T3 levels are generally considered less significant than T4 with respect to their effects on foetal development, as T3 does not cross the placenta. Instead, the baby produces T3 ‘locally’ via conversion of maternal T4 (and eventually, production of its own thyroid hormones). As a result, it is generally assumed that maternal T3 levels have little, if any, role in foetal development. This is also part of the reason why very little research has been conducted on the use of T3 therapy alone as a form of thyroid hormone replacement during pregnancy.

Despite this, adequate T3 levels during pregnancy are still essential for the mother’s health and wellbeing. For this reason, T3 assessment during pregnancy may still be very much beneficial, particularly for women displaying symptoms of hypothyroidism, those with pre-existing thyroid disease and those with results suggestive of poor peripheral thyroid hormone conversion.

What This Means

Ultimately, pregnancy is a time of unique change when it comes to thyroid function and physiology, and it is therefore important to work with a healthcare provider who understands these changes and can interpret thyroid function results appropriately within the context of pregnancy. From a nutritional perspective, women should be counselled on the importance of adequate dietary iodine intake during pregnancy, and supplementation to meet the recommended daily intake of 220 mcg should be advised where necessary.

Those with overt or subclinical hypothyroidism during pregnancy should be guided by their healthcare practitioner with regards to monitoring and thyroid hormone replacement, with RACGP recommending follow-up assessment of thyroid function within 4 weeks of commencing Thyroxine. In such cases, assessment of thyroid antibodies and iodine status may also prove beneficial. Women with pre-existing thyroid disease should undertake additional monitoring of their thyroid during pregnancy (with the guidance of a suitably-qualified healthcare practitioner), and adjustment of Thyroxine dosage should be considered where applicable. Ideally, those with pre-existing hypothyroidism should be monitored every 4-6 within the first half of pregnancy, in addition to at least once between weeks 26 and 32, as well as during the postpartum period.

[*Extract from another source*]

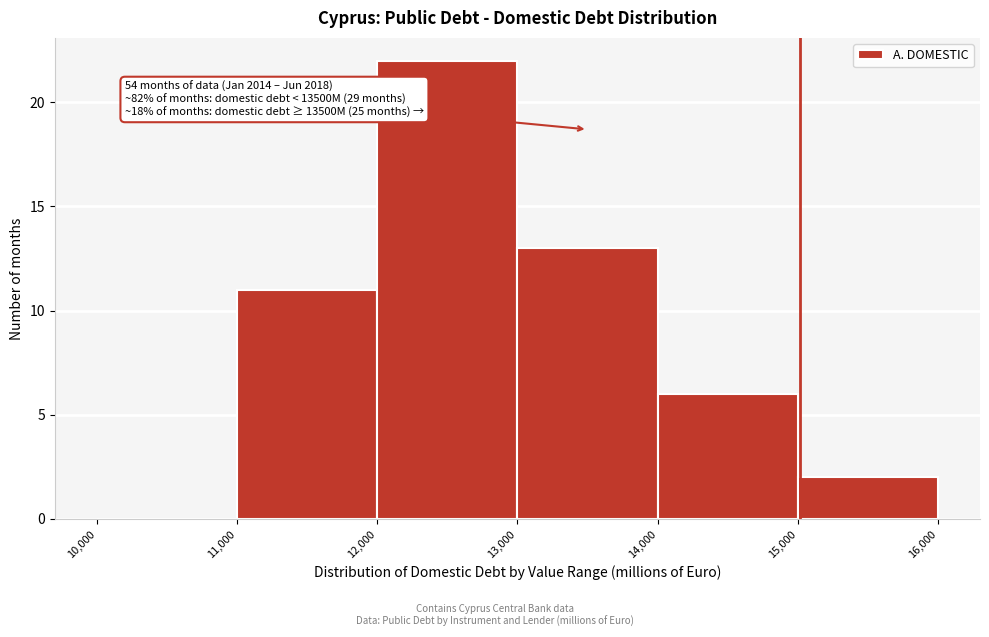

Over which range of the x-axis is the bar tallest?

12,000 to 13,000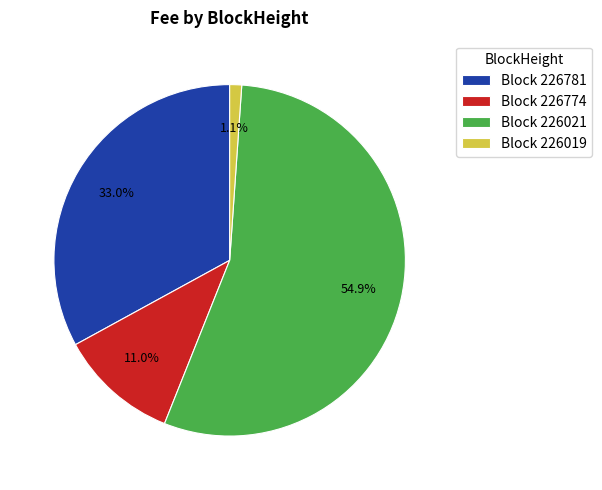

How many slices are in this pie chart?

4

Overt hyperthyroidism is estimated to occur in 0.4% of pregnancies, most commonly due to Graves’ disease or gestational thyrotoxicosis. Medications such as Propylthiouracil may be prescribed at the discretion of the endocrinologist or obstetrician, along with monitoring of thyroid function every 2-6 weeks during gestation. As TSH receptor antibodies may cross the placenta, RACGP also recommends their assessment at 28-32 weeks gestation in women with hyperthyroidism or a history of such. Thyroid monitoring should also occur for both the mother and baby in the postpartum period, in order for appropriate management strategies to be implemented where required.

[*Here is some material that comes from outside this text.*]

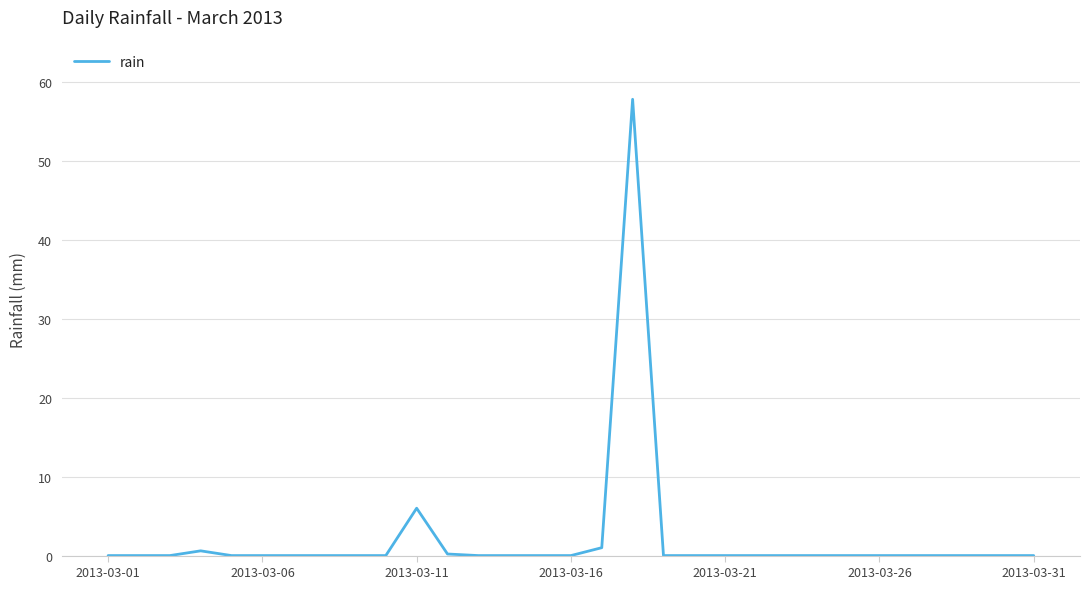

What is the difference between the second highest and minimum values?

6.0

Ultimately, the thyroid plays an essential role during foetal growth and development, and appropriate monitoring and assessment of thyroid function is essential for the wellbeing of both the mother and baby. It is imperative healthcare providers are cognisant of the biochemical and physiological changes that occur with respect to the thyroid during pregnancy, so they may provide appropriate recommendations and clinical assessment as required. Just as we monitor things like iron and haemoglobin during pregnancy, regular monitoring of thyroid function is recommended for women who are pregnant, trying to conceive or have recently given birth.